Sechs Objekte stehen auf der Liste
Imposant sind auch die Bilder der anvisierten Sterne, die nach dem Setup des Teleskops etwa eine Stunde nach dem Start über die Bildschirme der Wissenschaftler flimmern. Sechs Beobachtungsobjekte stehen für den Europaflug auf dem Programm. Die längste Aufmerksamkeit gilt der Sternenformation L 1495 im sogenannten Taurus Filament.

Astronomischer Europarundflug
"Wir wollen herausfinden, welche Rolle die Dynamik von Magnetfeldern für die Bildung von Filamentwolken spielt", erklärt SOFIA-Forscher Dr. Randolf Klein. In einer Flughöhe von 41000 Fuß (12500 Meter) dreht SOFIA hierfür über der Ostsee auf Kurs Südsüdost ein und fliegt über Polen, Tschechien, Österreich und die Adria bis kurz vor Sizilien. Unterbrochen wird der Leg von einer fünfminütigen Kurskorrektur: "Wir mussten den Flugplan leicht abändern, weil wir sonst in eine ‚danger area‘ des polnischen Militärs geraten wären", verrät Clemens Plank. Plank war im Vorfeld der Mission maßgeblich dafür zuständig, dass SOFIA alle nötigen Genehmigungen für die zu durchfliegenden Lufträume erhielt. Ein anspruchsvolles Unterfangen im dezen-tralen europäischen Luftraum.

Keine Zeit für Müdigkeit
So geht die Zeit in Siebenmeilenstiefeln dahin. Inzwischen ist es weit nach Mitternacht. Draußen ist es stockfinster. Doch von Müdigkeit ist bei den meisten Insassen nichts zu spüren. Und das, obwohl die Kälte an Bord in alle Knochen kriecht. Vor allem an den Füßen zieht es nahe der Kabinenwand gewaltig – zumindest dann, wenn man zu lange auf seinem Sitz verharrt. Kaffee und Tee helfen da ganz gut, die trockene Luft an Bord lässt sich am besten mit viel Wasser ausgleichen. Wer Hunger hat, schiebt sich Hähnchen mit Spinat in die Mikrowelle – eigens bestelltes Catering, ebenfalls ein Novum auf einem SOFIA-Flug. Für gewöhnlich sorgt hier jeder für sich selbst. Um drei Uhr morgens überqueren wir Rom, flankiert von einem wütend blitzenden Gewitter rechts unter dem Flügel. Über Mailand erreicht SOFIA schließlich ihre maximale Höhe für diese Nacht: 43050 Fuß.
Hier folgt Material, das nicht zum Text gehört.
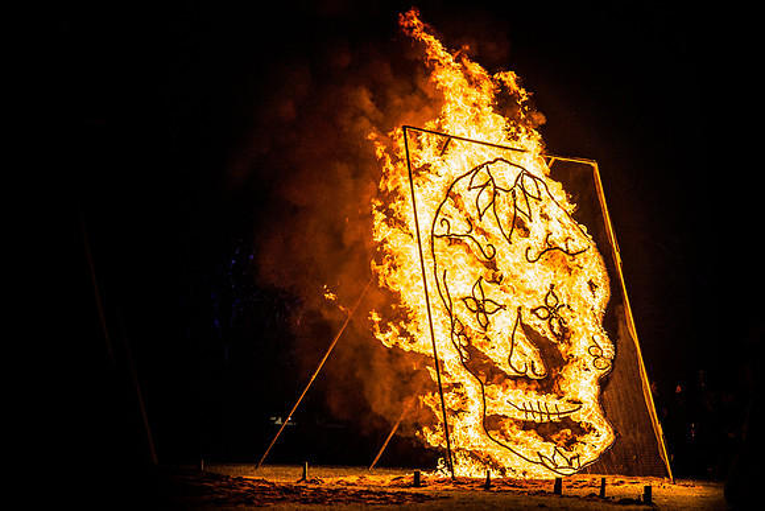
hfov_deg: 19.5
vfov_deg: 13.0
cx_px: 382
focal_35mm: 105
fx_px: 2232
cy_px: 256
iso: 100
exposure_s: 1/500
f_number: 4
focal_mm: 105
Dann wird es langsam Zeit für den Nachhauseweg. Um 4:40 Uhr schließt sich die Tür über dem Teleskop, kurz darauf beginnt die Cockpitcrew den Anflug auf Stuttgarts Landebahn 25. Alle Daten sind im Kasten, die Forscher sind mit der Ausbeute zufrieden: "Das Teleskop hat gut funktioniert", resümiert Randolf Klein. "Soweit wir es jetzt schon sehen können, haben wir alles bekommen, was wir wollten. Auch wenn wir die Details natürlich noch auswerten müssen."
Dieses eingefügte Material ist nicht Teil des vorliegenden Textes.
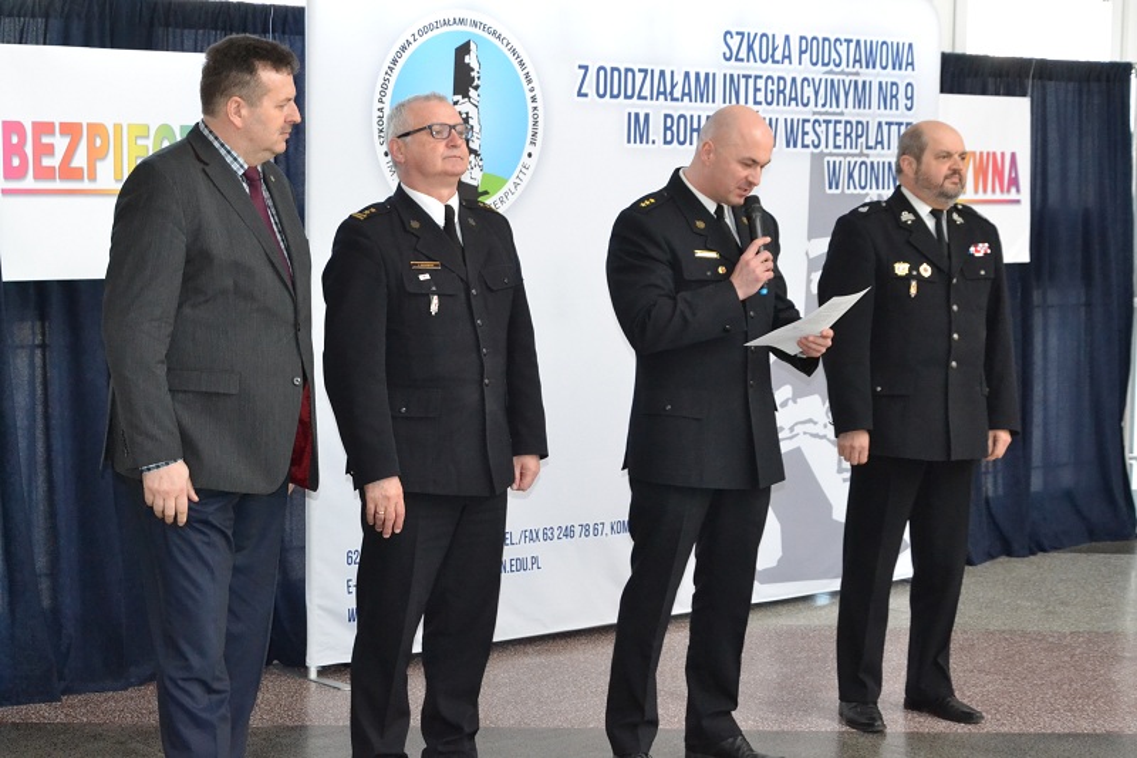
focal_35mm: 68
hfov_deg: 29.9
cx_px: 568
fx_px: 2131
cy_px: 379
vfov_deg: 20.2
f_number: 9
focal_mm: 45
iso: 3200
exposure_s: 1/200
Mission beendet, ab ins Bett
Um kurz nach fünf dreht "NASA 747 Heavy" in den Endanflug ein, Höhe 5000 Fuß, Klappen auf fünf Grad. Zehn Minuten später, es ist 5:17 Uhr, setzt der Jumbo Jet auf dem Stuttgarter Manfred-Rommel-Airport auf und rollt zurück zur Parkposition. Der Rundflug ist zu Ende, die Europa-Mission ist geglückt. Und die Geschichte von SOFIA ist um ein weiteres Kapitel reicher.